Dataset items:
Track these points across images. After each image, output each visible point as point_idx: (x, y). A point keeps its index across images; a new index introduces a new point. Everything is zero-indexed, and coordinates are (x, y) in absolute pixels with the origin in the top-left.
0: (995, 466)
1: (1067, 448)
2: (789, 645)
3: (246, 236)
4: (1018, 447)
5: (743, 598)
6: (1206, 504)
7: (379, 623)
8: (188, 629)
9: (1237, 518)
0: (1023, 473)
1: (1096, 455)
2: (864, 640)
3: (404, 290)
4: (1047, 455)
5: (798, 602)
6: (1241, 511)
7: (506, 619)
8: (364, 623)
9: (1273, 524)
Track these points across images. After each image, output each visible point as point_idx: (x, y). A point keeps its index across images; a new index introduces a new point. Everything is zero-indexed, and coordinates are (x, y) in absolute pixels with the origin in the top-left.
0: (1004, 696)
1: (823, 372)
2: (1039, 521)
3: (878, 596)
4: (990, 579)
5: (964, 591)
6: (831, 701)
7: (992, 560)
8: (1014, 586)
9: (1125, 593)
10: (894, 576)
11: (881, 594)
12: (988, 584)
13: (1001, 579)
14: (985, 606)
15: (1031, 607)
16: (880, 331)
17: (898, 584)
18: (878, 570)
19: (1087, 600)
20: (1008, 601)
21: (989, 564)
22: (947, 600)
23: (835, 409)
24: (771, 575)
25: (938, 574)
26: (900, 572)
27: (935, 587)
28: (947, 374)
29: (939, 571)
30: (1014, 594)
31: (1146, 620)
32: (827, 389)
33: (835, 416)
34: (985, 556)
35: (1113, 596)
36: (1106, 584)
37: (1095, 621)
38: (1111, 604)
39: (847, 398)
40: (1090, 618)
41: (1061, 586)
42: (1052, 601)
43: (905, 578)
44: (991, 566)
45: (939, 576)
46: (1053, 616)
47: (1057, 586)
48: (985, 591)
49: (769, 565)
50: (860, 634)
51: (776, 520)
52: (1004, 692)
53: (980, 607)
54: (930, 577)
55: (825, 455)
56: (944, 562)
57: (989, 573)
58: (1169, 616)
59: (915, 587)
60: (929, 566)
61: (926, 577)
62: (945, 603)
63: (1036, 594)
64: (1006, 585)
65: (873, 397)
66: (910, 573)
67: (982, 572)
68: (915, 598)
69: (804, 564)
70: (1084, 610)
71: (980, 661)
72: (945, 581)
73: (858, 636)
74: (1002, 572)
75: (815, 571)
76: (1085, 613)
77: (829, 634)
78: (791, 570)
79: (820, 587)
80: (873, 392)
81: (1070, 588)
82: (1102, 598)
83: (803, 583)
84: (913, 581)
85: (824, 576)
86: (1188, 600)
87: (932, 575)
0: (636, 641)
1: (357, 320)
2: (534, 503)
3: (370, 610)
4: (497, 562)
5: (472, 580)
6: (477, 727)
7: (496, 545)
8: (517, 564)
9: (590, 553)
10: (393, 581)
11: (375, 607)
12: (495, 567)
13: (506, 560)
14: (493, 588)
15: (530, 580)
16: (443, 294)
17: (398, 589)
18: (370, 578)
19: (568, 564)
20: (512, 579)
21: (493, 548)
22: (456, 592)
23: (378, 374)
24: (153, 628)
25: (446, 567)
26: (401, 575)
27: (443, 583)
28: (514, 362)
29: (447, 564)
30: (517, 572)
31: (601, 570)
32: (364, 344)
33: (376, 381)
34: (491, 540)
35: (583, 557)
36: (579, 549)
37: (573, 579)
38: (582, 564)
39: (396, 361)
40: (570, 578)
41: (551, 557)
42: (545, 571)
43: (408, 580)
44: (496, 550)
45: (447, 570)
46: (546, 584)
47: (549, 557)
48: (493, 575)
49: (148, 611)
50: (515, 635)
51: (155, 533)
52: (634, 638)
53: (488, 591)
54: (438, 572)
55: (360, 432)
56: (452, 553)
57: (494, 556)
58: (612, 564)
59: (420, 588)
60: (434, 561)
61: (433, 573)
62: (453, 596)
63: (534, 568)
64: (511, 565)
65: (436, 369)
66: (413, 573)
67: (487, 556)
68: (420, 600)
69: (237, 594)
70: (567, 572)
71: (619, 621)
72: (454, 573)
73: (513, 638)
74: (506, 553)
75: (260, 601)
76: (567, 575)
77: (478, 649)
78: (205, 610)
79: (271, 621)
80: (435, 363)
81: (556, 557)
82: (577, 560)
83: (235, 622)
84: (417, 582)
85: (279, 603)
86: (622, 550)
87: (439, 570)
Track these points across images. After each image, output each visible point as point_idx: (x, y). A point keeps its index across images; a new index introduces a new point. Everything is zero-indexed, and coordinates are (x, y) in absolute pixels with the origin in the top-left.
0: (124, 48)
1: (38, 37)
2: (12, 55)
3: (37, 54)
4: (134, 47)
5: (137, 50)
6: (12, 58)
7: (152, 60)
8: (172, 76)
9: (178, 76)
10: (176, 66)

■ WHAT TO WORK ON:
Reproduce the material from its first line through the line containing "9: (1273, 524)", switching "zero-indexed" to "indexed from zero" and leaving everything else unchanged.

■ SOLUTION BELOW:
Track these points across images. After each image, output each visible point as point_idx: (x, y). A point keeps its index across images; a new index introduces a new point. Everything is indexed from zero, and coordinates are (x, y) in absolute pixels with the origin in the top-left.
0: (995, 466)
1: (1067, 448)
2: (789, 645)
3: (246, 236)
4: (1018, 447)
5: (743, 598)
6: (1206, 504)
7: (379, 623)
8: (188, 629)
9: (1237, 518)
0: (1023, 473)
1: (1096, 455)
2: (864, 640)
3: (404, 290)
4: (1047, 455)
5: (798, 602)
6: (1241, 511)
7: (506, 619)
8: (364, 623)
9: (1273, 524)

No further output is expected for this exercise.